Pamekasan, (Media Madura) – Program investasi sapi di bawah naungan Dinas Peternakan Kabupaten Pamekasan, Madura, Jawa Timur, macet yakni tidak berjalan sesuai rencana awal. Padahal program tersebut sudah menghabiskan uang negara ratusan juta rupiah.

Macetnya program investasi sapi tahun anggaran 2007-2008 tersebut dinilai salah sasaran karena penerima program itu adalah peternak sapi biasa seharusnya kepada pengusaha yang orientasinya kepada bisnis.

“Seharusnya penerima program itu adalah pengusaha, bukan peternak sapi biasa dampaknya seperti sekarang ini, macet tidak berkembang,” ungkap Kepala Dinas Peternakan Kabupaten Pamekasan, Bambang Prayogi, Rabu (15/11/2017).

Program tersebut direncanakan dipastikan dapat mendongkrak terhadap Pendapatan Asli Daerah (PAD).
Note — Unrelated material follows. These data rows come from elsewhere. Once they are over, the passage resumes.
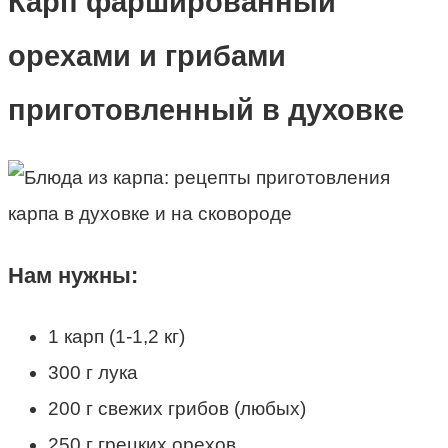
Карп фаршированный
орехами и грибами
приготовленный в духовке
Нам нужны:
1 карп (1-1,2 кг)
300 г лука
200 г свежих грибов (любых)
250 г грецких орехов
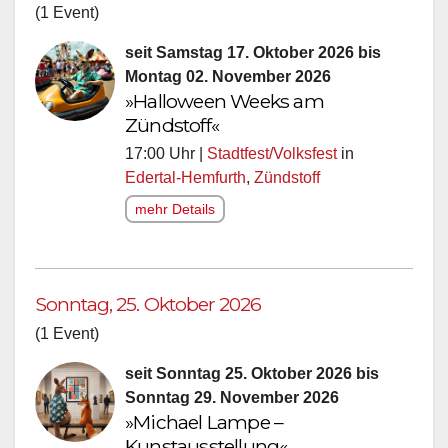
(1 Event)
seit Samstag 17. Oktober 2026 bis
Montag 02. November 2026
»Halloween Weeks am
Zündstoff«
17:00 Uhr |
Stadtfest/Volksfest
in
Edertal-Hemfurth
,
Zündstoff
mehr Details
Sonntag, 25. Oktober 2026
(1 Event)
seit Sonntag 25. Oktober 2026 bis
Sonntag 29. November 2026
»Michael Lampe –
Kunstausstellung«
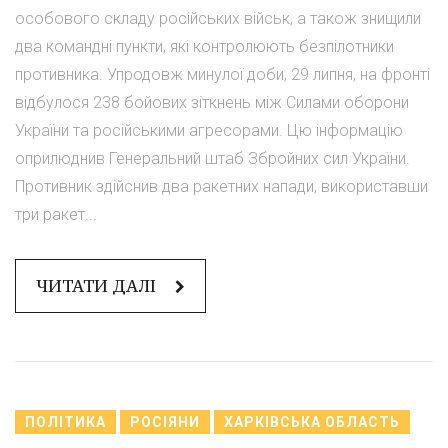
особового складу російських військ, а також знищили
два командні пункти, які контролюють безпілотники
противника. Упродовж минулої доби, 29 липня, на фронті
відбулося 238 бойових зіткнень між Силами оборони
України та російськими агресорами. Цю інформацію
оприлюднив Генеральний штаб Збройних сил України.
Противник здійснив два ракетних напади, використавши
три ракет...
ЧИТАТИ ДАЛІ
ПОЛІТИКА
РОСІЯНИ
ХАРКІВСЬКА ОБЛАСТЬ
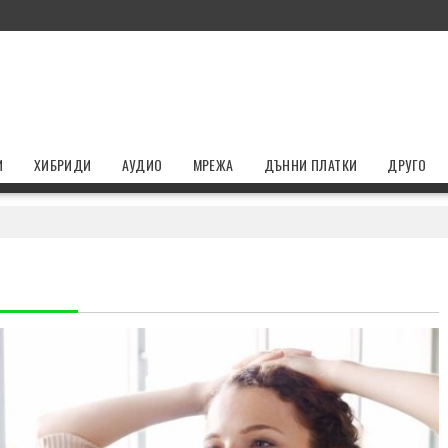
И
ХИБРИДИ
АУДИО
МРЕЖА
ДЪННИ ПЛАТКИ
ДРУГО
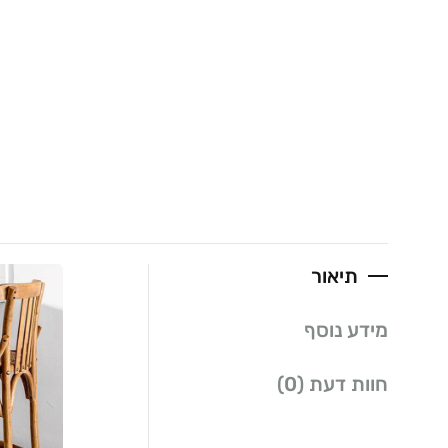
תיאור
מידע נוסף
חוות דעת (0)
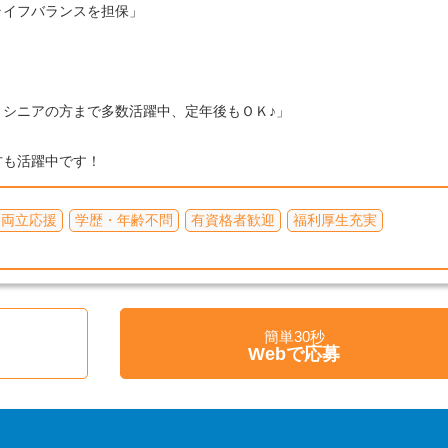
ライフバランスを担保」
シニアの方まで多数活躍中、定年後もＯＫ♪」
方も活躍中です！
て両立応援
学歴・年齢不問
有資格者歓迎
福利厚生充実
簡単30秒
く
Webで応募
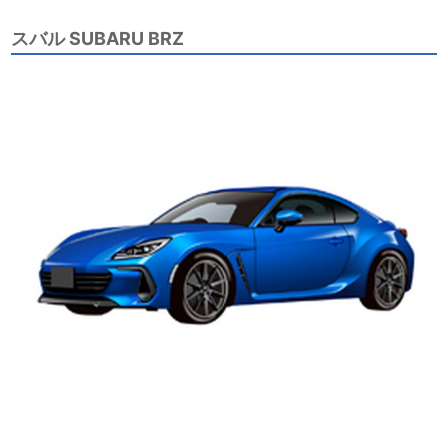
スバル SUBARU BRZ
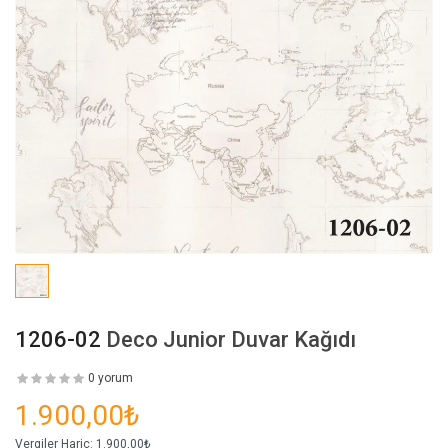
1206-02
Deco Junior Duvar Kağıdı
0 yorum
1.900,00₺
Vergiler Hariç:
1.900,00₺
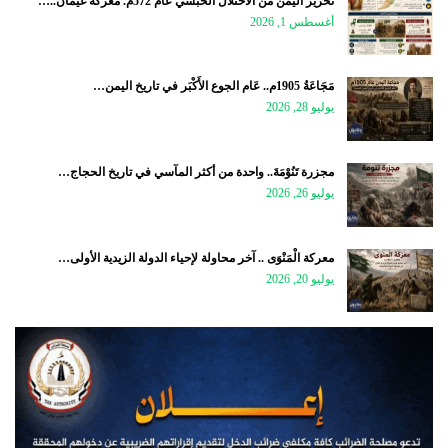
تحرير اليمن من الاحتلال الحبشي عام 572م. معركة غَيْمَان..…
أغسطس 1, 2026
مَجَاعَةُ 1905م.. عَام الجوع الأَكْبَر في تاريخ اليمن…
يوليو 28, 2026
مجزرة تَنُوْمَةَ.. واحدة من أكثر المآسي في تاريخ الحجاج…
يوليو 26, 2026
معركة الْمَنْوَى .. آخر محاولة لإحياء الدولة الزيدية الأولى…
يوليو 20, 2026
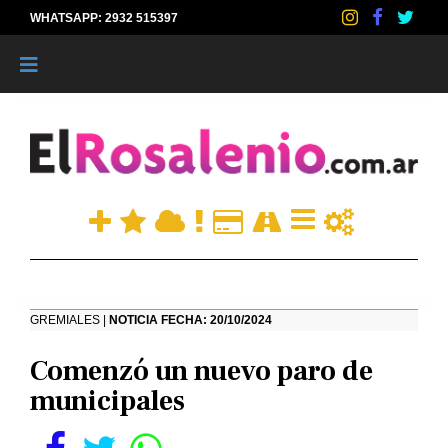
WHATSAPP: 2932 515397
|
GREMIALES |
NOTICIA FECHA: 20/10/2024
Comenzó un nuevo paro de
municipales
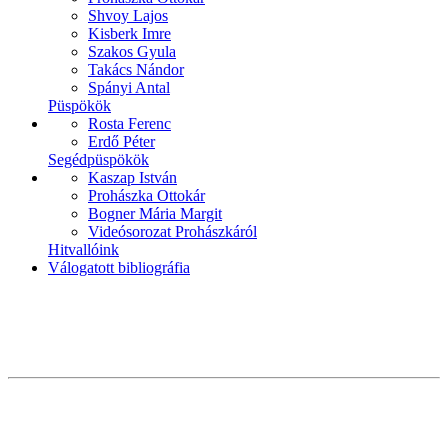
Shvoy Lajos
Kisberk Imre
Szakos Gyula
Takács Nándor
Spányi Antal
Püspökök
Rosta Ferenc
Erdő Péter
Segédpüspökök
Kaszap István
Prohászka Ottokár
Bogner Mária Margit
Videósorozat Prohászkáról
Hitvallóink
Válogatott bibliográfia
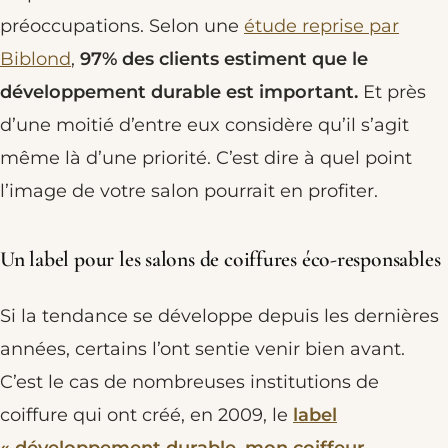
préoccupations. Selon une
étude reprise par
Biblond
,
97% des clients estiment que le
développement durable est important.
Et près
d’une moitié d’entre eux considère qu’il s’agit
même là d’une priorité. C’est dire à quel point
l’image de votre salon pourrait en profiter.
Un label pour les salons de coiffures éco-responsables
Si la tendance se développe depuis les dernières
années, certains l’ont sentie venir bien avant.
C’est le cas de nombreuses institutions de
coiffure qui ont créé, en 2009, le
label
« développement durable, mon coiffeur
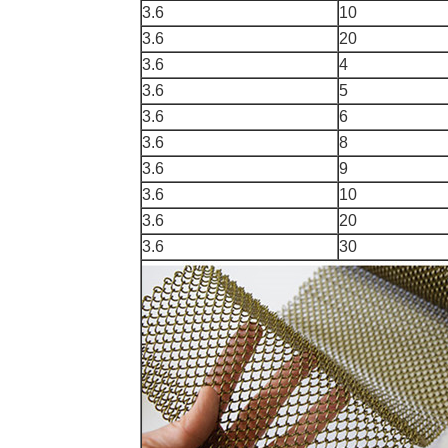
3.6
10
3.6
20
3.6
4
3.6
5
3.6
6
3.6
8
3.6
9
3.6
10
3.6
20
3.6
30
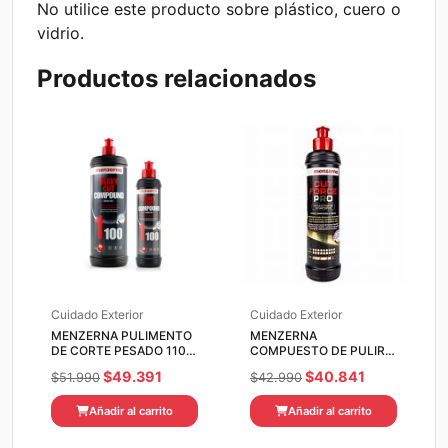
No utilice este producto sobre plástico, cuero o
vidrio.
Productos relacionados
Cuidado Exterior
Cuidado Exterior
MENZERNA PULIMENTO
MENZERNA
DE CORTE PESADO 1100
COMPUESTO DE PULIR
1LITRO
CUT FORCE PRO 250 ML
El
El
El
El
$
49.391
$
40.841
$
51.990
$
42.990
precio
precio
precio
precio
Añadir al carrito
Añadir al carrito
original
actual
original
actual
era:
es:
era:
es:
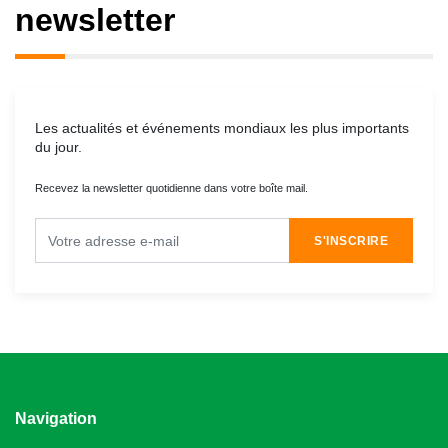
newsletter
Les actualités et événements mondiaux les plus importants
du jour.
Recevez la newsletter quotidienne dans votre boîte mail.
S'INSCRIRE
Navigation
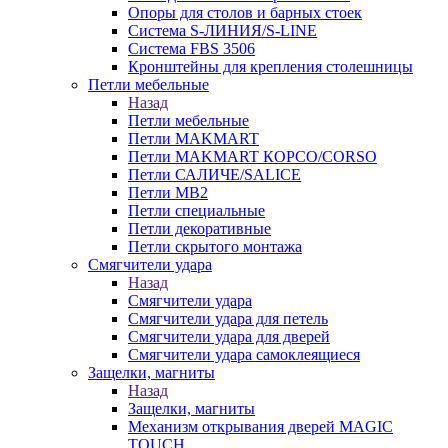
Опоры для столов и барных стоек
Система S-ЛИНИЯ/S-LINE
Система FBS 3506
Кронштейны для крепления столешницы
Петли мебельные
Назад
Петли мебельные
Петли MAKMART
Петли MAKMART КОРСО/CORSO
Петли САЛИЧЕ/SALICE
Петли MB2
Петли специальные
Петли декоративные
Петли скрытого монтажа
Смягчители удара
Назад
Смягчители удара
Смягчители удара для петель
Смягчители удара для дверей
Cмягчители удара самоклеящиеся
Защелки, магниты
Назад
Защелки, магниты
Механизм открывания дверей MAGIC
TOUCH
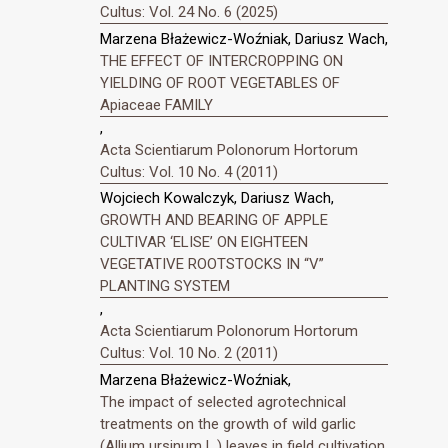
Cultus: Vol. 24 No. 6 (2025)
Marzena Błażewicz-Woźniak, Dariusz Wach,
THE EFFECT OF INTERCROPPING ON
YIELDING OF ROOT VEGETABLES OF
Apiaceae FAMILY
,
Acta Scientiarum Polonorum Hortorum
Cultus: Vol. 10 No. 4 (2011)
Wojciech Kowalczyk, Dariusz Wach,
GROWTH AND BEARING OF APPLE
CULTIVAR ‘ELISE’ ON EIGHTEEN
VEGETATIVE ROOTSTOCKS IN “V”
PLANTING SYSTEM
,
Acta Scientiarum Polonorum Hortorum
Cultus: Vol. 10 No. 2 (2011)
Marzena Błażewicz-Woźniak,
The impact of selected agrotechnical
treatments on the growth of wild garlic
(Allium ursinum L.) leaves in field cultivation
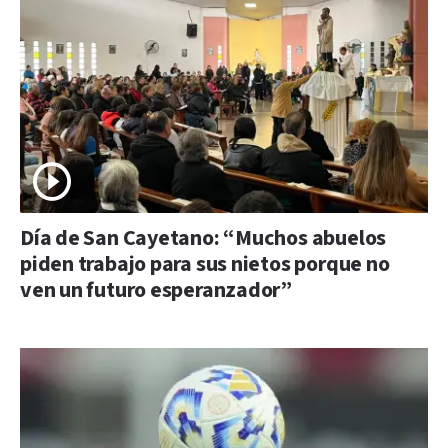
Día de San Cayetano: “Muchos abuelos
piden trabajo para sus nietos porque no
ven un futuro esperanzador”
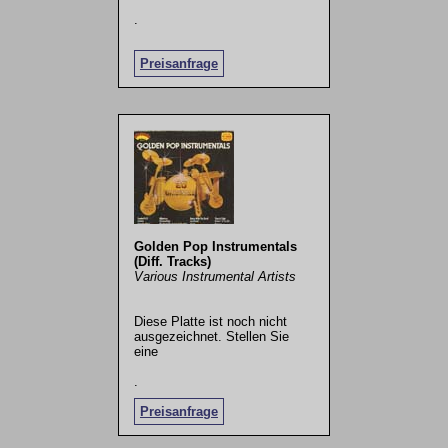
.
Preisanfrage
Golden Pop Instrumentals
(Diff. Tracks)
Various Instrumental Artists
Diese Platte ist noch nicht
ausgezeichnet. Stellen Sie
eine
.
Preisanfrage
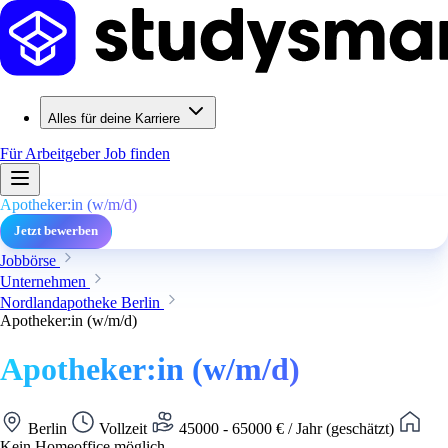
Alles für deine Karriere
Für Arbeitgeber
Job finden
Apotheker:in (w/m/d)
Jetzt bewerben
Jobbörse
Unternehmen
Nordlandapotheke Berlin
Apotheker:in (w/m/d)
Apotheker:in (w/m/d)
Berlin
Vollzeit
45000 - 65000 € / Jahr (geschätzt)
Kein Homeoffice möglich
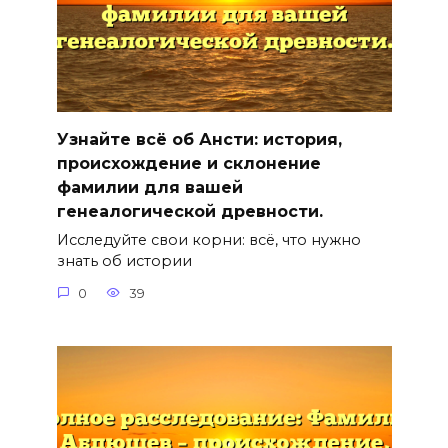
Узнайте всё об Ансти: история,
происхождение и склонение
фамилии для вашей
генеалогической древности.
Исследуйте свои корни: всё, что нужно
знать об истории
0
39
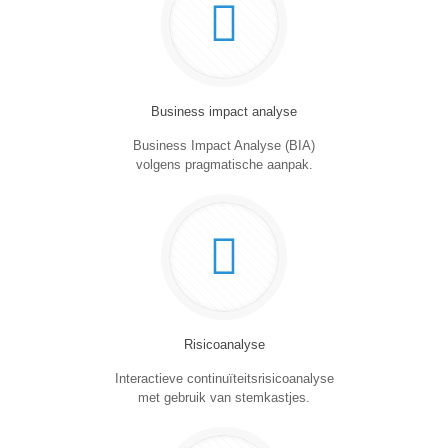
Business impact analyse
Business Impact Analyse (BIA)
volgens pragmatische aanpak.
Risicoanalyse
Interactieve continuïteitsrisicoanalyse
met gebruik van stemkastjes.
Nominalnya sebesar Rp 273 juta untuk program investasi Revolving sapi kerreman dan Rp 145 juta untuk sapi Crossing Limousin.

“Jika program itu berjalan, maka jelas membantu PAD,” tambah Bambang.

Dari program itu ujar Bambang, pemerintah daerah mengalami kerugian lantaran ada penerima manfaat yang tidak bisa mengembalikan modal.

“Kami tetap tagih kepada yang bersangkutan, tetapi ada sebagian penerima manfaat itu sudah meninggal dunia,” pungkasnya.